Even the prospect of Obamanomics is overshadowed by his desire to reign in Wall Street."Wall Street has not worked," Obama told CNBC's John Harwood in an exclusive interview. "So it's going to be a substantial overhaul. We're going to have better enforcement, better oversight, better disclosure, increased transparency.

It seems to me that President Elect Obama is a sensible guy and has a team around him that know what they are talking about. I do hope, however, that he and his team don't pander to the wider public and throw regulations at the market without thinking them through. You may wonder why I would be worried about this, well, it seems to me that whatever Obama does in the US will be mirrored over here in some way shape or form.

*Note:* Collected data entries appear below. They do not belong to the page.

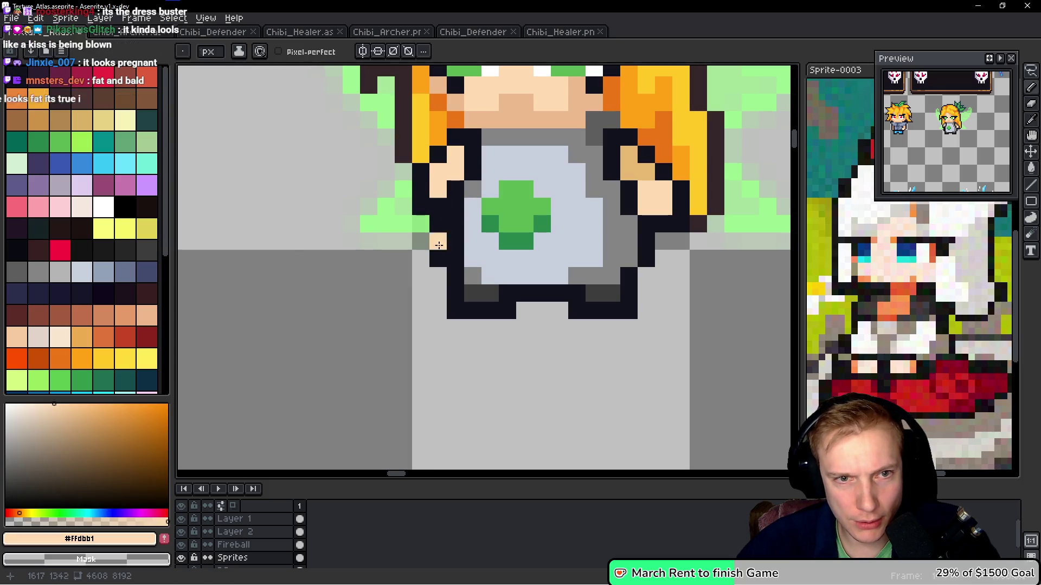
Erase stray outline pixels beside the hand and fill in more skin pixels
{"action": "key", "text": "alt"}
{"action": "right_click", "coordinate": [438, 257]}
{"action": "right_click", "coordinate": [438, 241]}
{"action": "left_click", "coordinate": [439, 209]}
{"action": "key", "text": "alt"}
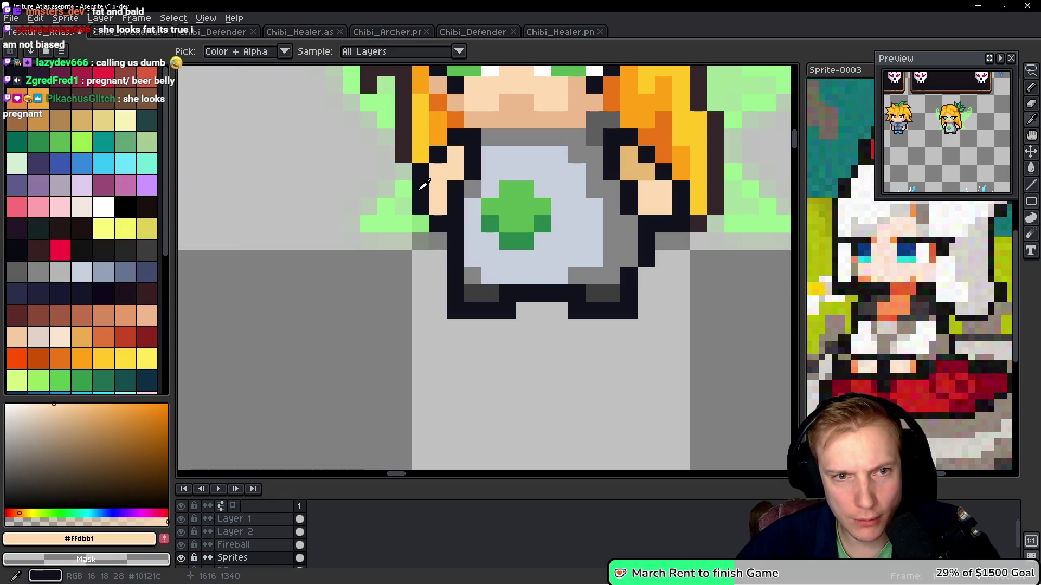
{"action": "left_click", "coordinate": [368, 287]}
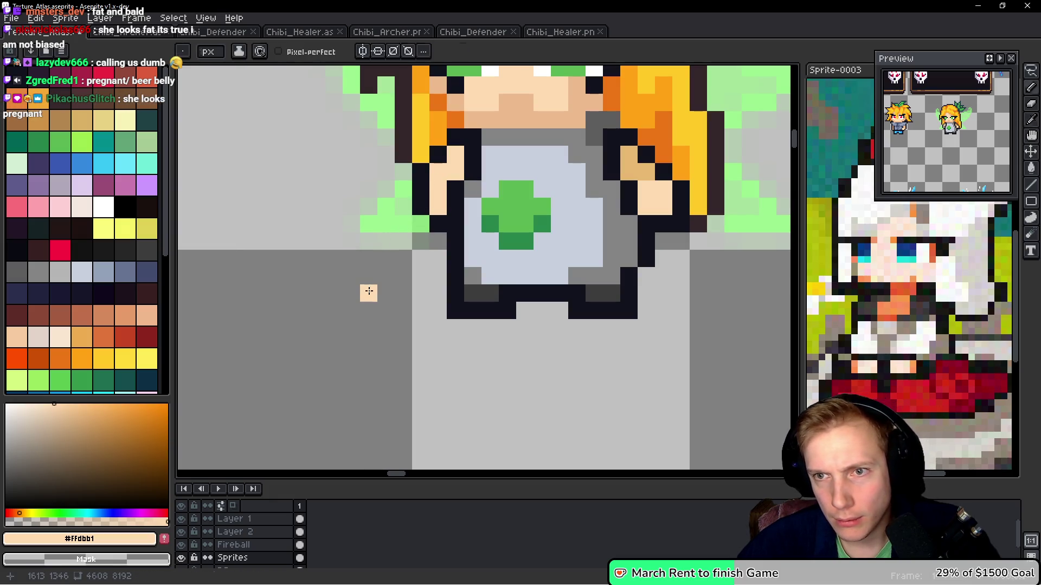
{"action": "left_click", "coordinate": [455, 202], "text": "alt"}
{"action": "left_click", "coordinate": [453, 200], "text": "alt"}
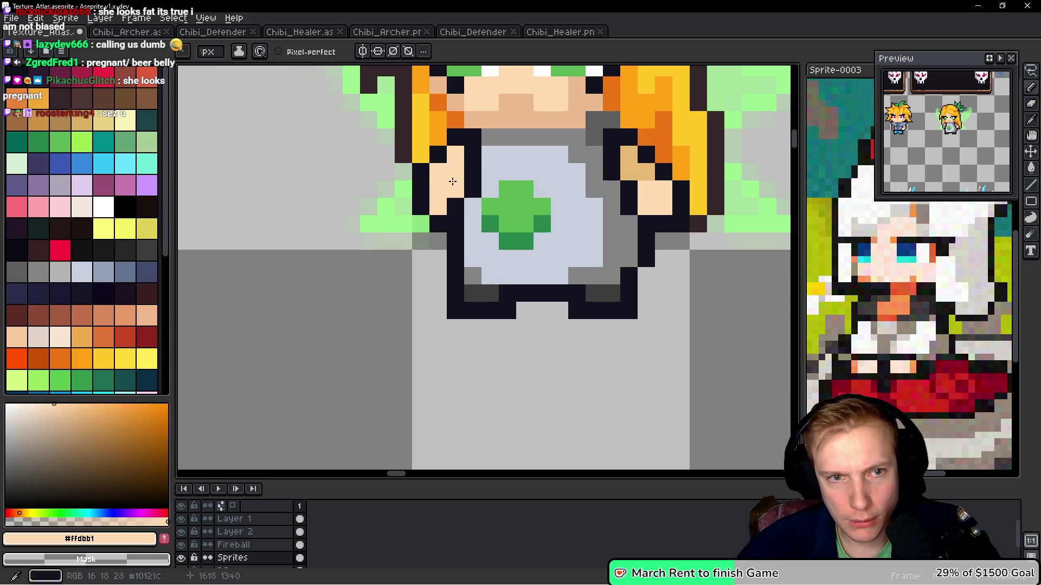
{"action": "left_click", "coordinate": [598, 278]}
{"action": "key", "text": "ctrl+z"}
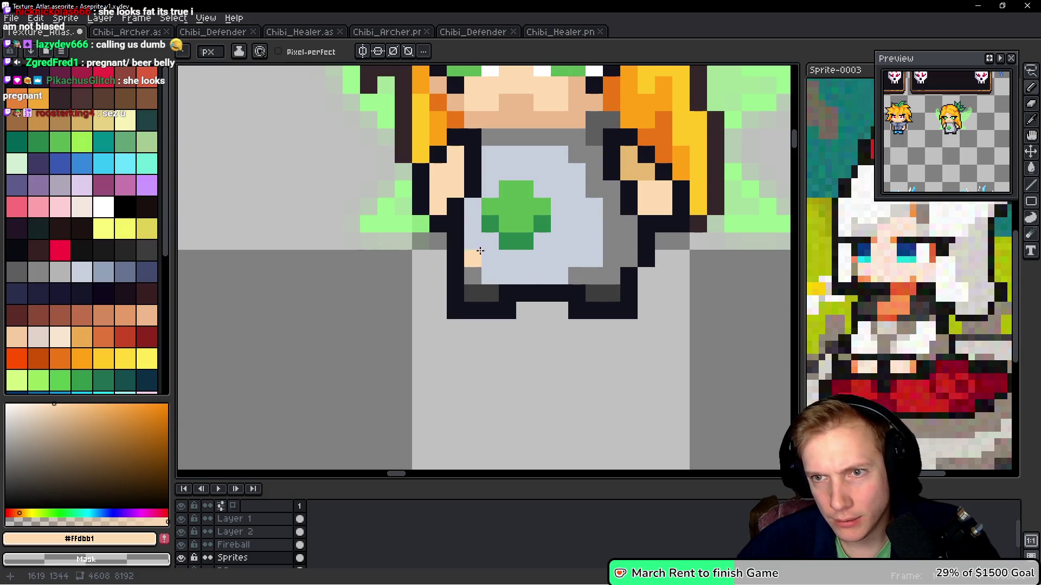
Paint grey shading up the shirt to the neckline and darken its top pixel
{"action": "left_click", "coordinate": [471, 187], "text": "alt"}
{"action": "key", "text": "alt"}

If you are not concerned, imagine a Euro Sarbanes-Oxley act here (more than likely called Sarkozy-Merkel here). Bye, bye IPO's, hello massive regulatory cost hikes. Compliance consultants and accountants would be happy; pretty much everyone else would get screwed.

We have seen the shape of things to come with the short selling ban. As much as it pains me, I would argue that the move to ban short selling in banks was the right decision at the time, it was special circumstances.

Problem is, now idiot Politicians who catch CNBC for a few minutes a day in their Parliamentary offices, think that they are market experts. This 'expertise' now leads them to believe that short selling is evil and the cause of the world's problems. Their constituents believe this because they have read the 'City' pages in their favorite red-top, and suddenly we have a love-in that ends in some unworkable, ridiculous rules.

Imagine if short selling were completely banned, how long would it be before the hedgies and the wider investment community would find a way of being able to exploit a one sided market. Pushing stocks to incredibly high levels without the fear of shorters spoiling the party. Enter a second Internet bubble type market. Not good for anyone.

This year could be a write-off, it could be a sobering reminder that times can't always be good, it might even show how resilient the world economies are as we shrug off the recession in the last quarter but one thing it will definitely be is 'The Year Of The Regulator'.